Your instructions: Determine how many lines in the rows below contain the word "What", and reply with that number alone.

Given records:
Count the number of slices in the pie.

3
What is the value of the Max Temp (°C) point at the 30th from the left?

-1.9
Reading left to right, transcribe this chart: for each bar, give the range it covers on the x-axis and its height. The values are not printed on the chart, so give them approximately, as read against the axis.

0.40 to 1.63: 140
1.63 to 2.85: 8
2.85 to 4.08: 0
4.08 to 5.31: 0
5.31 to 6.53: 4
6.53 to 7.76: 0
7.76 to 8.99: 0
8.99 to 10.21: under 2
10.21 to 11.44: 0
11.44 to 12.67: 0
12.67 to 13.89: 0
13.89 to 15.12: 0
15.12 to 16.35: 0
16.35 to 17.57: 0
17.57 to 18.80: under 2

...

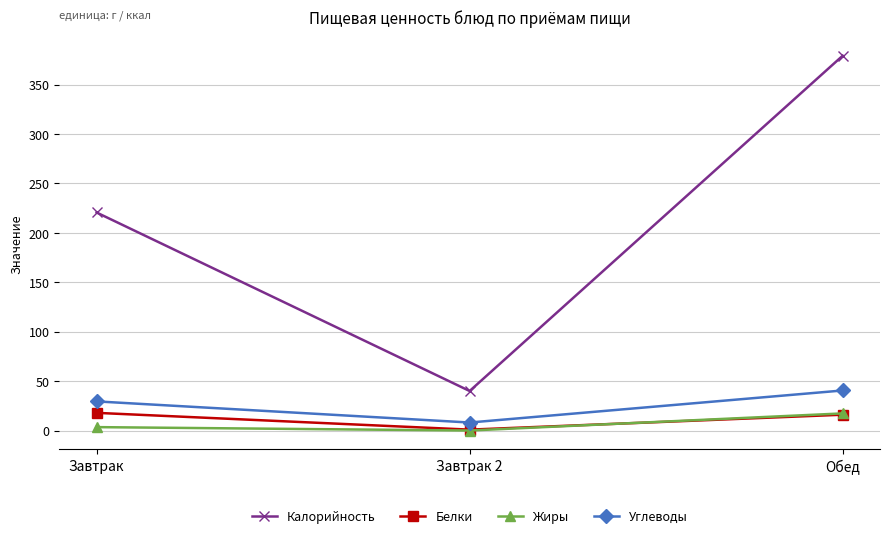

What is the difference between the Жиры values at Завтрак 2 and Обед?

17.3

Solution: 2